Elisabeth Roudinesco, Soi-même comme un roi. Essai sur les dérives identitaires, Seuil, Paris, 275 p.
L'objet de ce livre est une série de comportements politiques que l'auteur qualifie d'identitaires. Comportements qu'elle répertorie à partir d'expériences et d'exemples divers, qu'elle repère dans la création de nouveaux concepts et d'un nouveau vocabulaire : c'est la "galaxie du genre"."Ainsi passe-t-on, sans même s'en rendre compte, de la civilisation à la barbarie, du tragique au comique, de l'intelligence à la bêtise, de la vie au néant, et d'une critique légitime des normalités sociales à la reconduction d'un système totalisant."Ensuite, il s'agit de "déconstruire la race". Et c'est le travail de Claude Lévi-Strauss qui est mis en avant, travail qui réfute la prétention de la notion de race à une quelconque scientificité. Elisabeth Roudinesco évoque à ce propos le débat qui opposa, à l'UNESCO, Claude Lévi-Strauss et Roger Caillois. Le premier voyait une domination là où l'autre voyait une supériorité. L'auteur consacre ensuite de nombreuses pages à Aimé Césaire et à Frantz Fanon ; elle y traite aussi des réactions au livre d'Octave Mannoni sur la Psychologie de la colonisation (1950) et à ses critiques. Elle n'accorde hélas qu'une seule demi-page à Kateb Yacine plus intéressante pourtant que les gesticulations de Jean-Paul Sartre, quelque peu commis d'office. André Schwarz-Bart, l'auteur du Dernier des Justes (1959) et de la Mulâtresse Solitude, est mieux traité. Ensuite, Elisabeth Roudinesco évoque Edouard Glissant.
Le chapitre suivant qui s'intitule " Postcolonialités" commence par un hommage à Derrida et à Nelson Mandela. La logique ethnoraciale dont l'importance est fondamentale dans l'histoire américaine est à l'origine des dérives identitaires. Le chapitre comprend une analyse approfondie de l'oeuvre d'Edward Sapir, brillant élève à Harvard où il soutient une thèse sur Joseph Conrad, contrapuntique, "en contrepoint" : les mélodies se superposent sans que l'une d'entre elles domine. Dans son livre Orientalism, Edward Said traite, entre autres, de Flaubert et de la danseuse Kuchuk Hanem, reléguée par le pouvoir à Esneh, sur les bords du Nil ; et Elisabeth Roudinesco de critiquer Edward Sapir qui se trompe, victime lui-même de la configuration orientaliste qu'il dénonce.

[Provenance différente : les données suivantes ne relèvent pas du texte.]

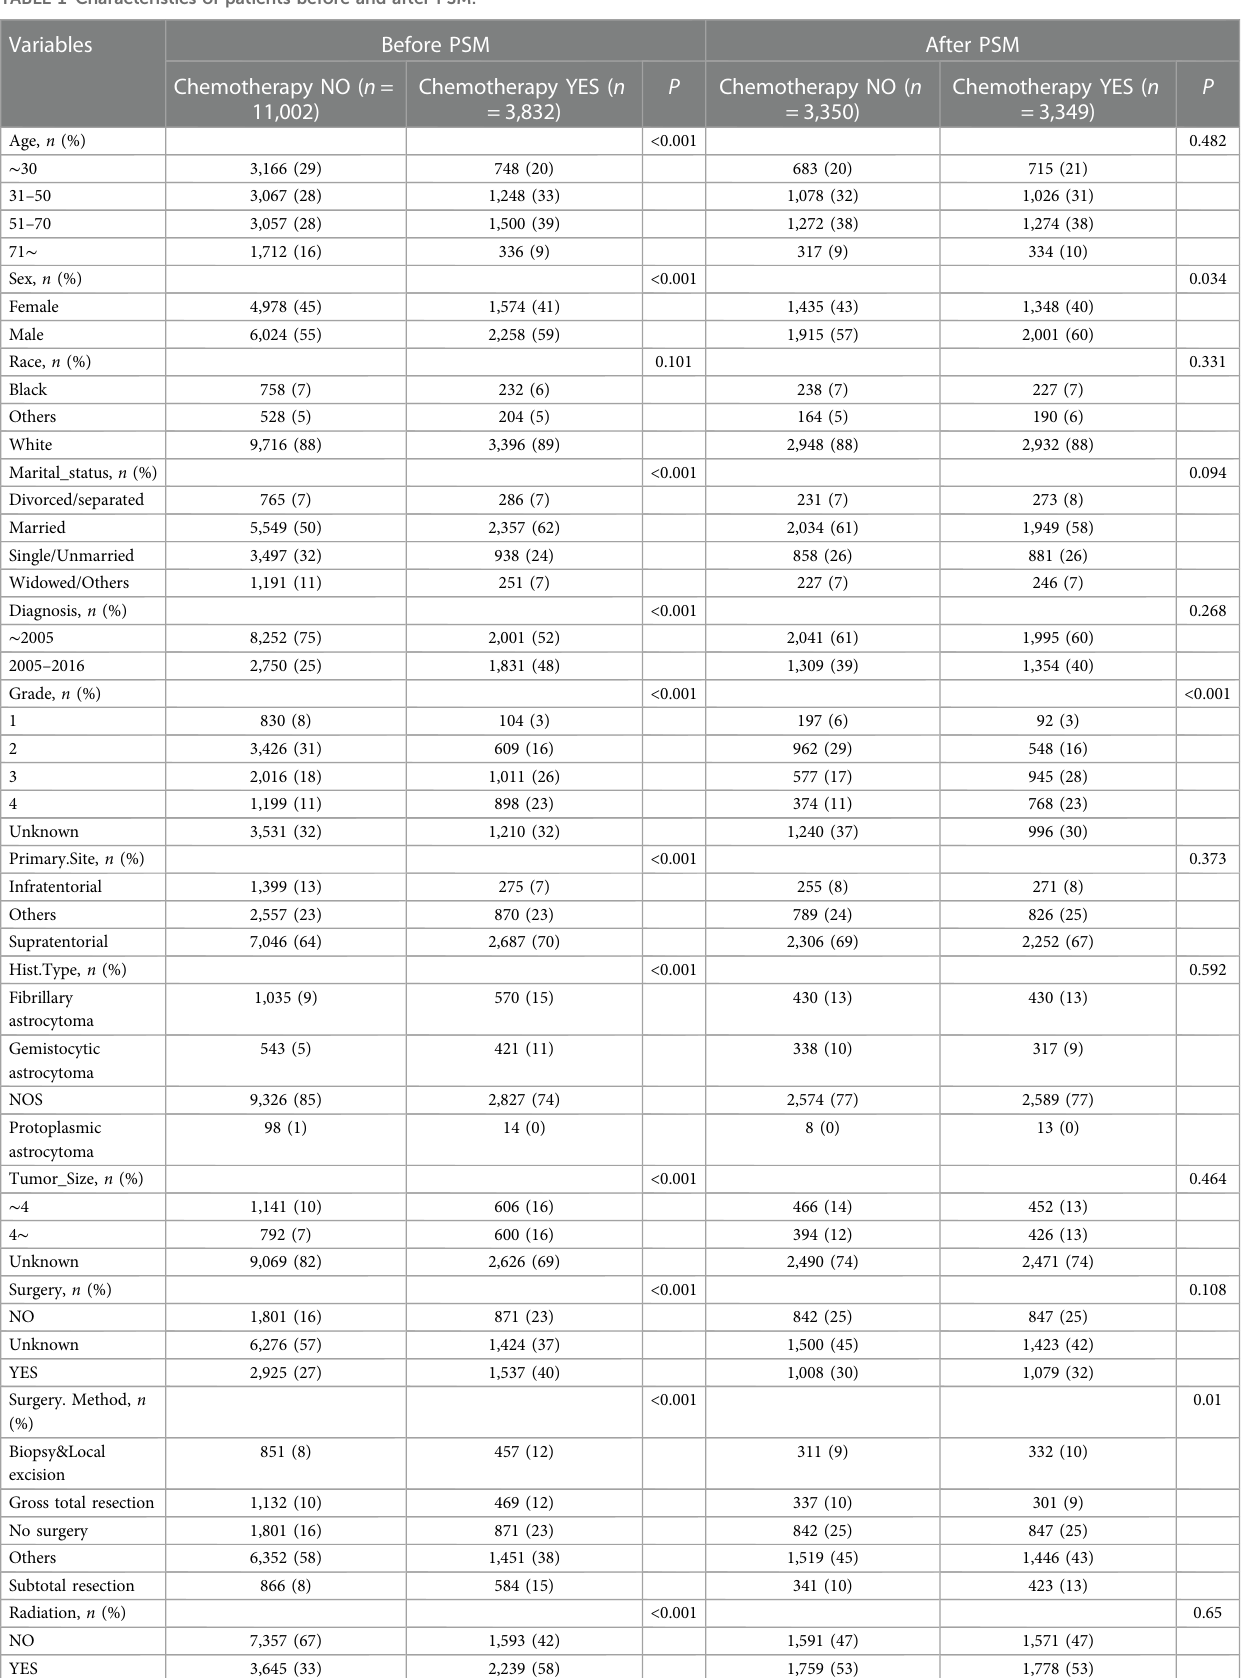
TABLE 1 Characteristics of patients before and after PSM.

Tout le livre se déroule ainsi citant Le Fromage et les vers de Carlo Gainz ou l'histoire de Pierre Rivière que raconte Michel Foucault, mais aussi Homi Bhabha ou Spivak et tant d'autres qui illustrent les représentations identitaires, ce "puits sans fond". Le chapitre 5 traite de "la querelle des mémoires" et de la construction d'une "postcolonialité genrée" qui contribue à une créativité étonnante, les "phobes" et les "philes" se multipliant en des listes interminables de néologismes fumeux pour terminer en "déferlement d'horreurs". "Spirale infernale", déclare l'auteur. Et elle évoque enfin "Je suis Charlie" et puis la mise en scène d'Eschyle ("Les Suppliantes").
La voie française pourrait au contraire se trouver dans une culture laïque et républicaine, héritée de Lévi-Strauss. Car les identitaires ont renié les Lumières et le progrès, ne cessant de dénoncer un Occident imaginaire qui pour l'essentiel les accueille dans ses universités où ils peuvent parader sans risque.
L'auteur cite beaucoup, surtout ces "identitaires" que la plupart de ses lecteurs découvriront sans doute. Bien sûr, ils finiront dans les "poubelles de l'histoire" mais, en attendant, que de dangers ils provoquent.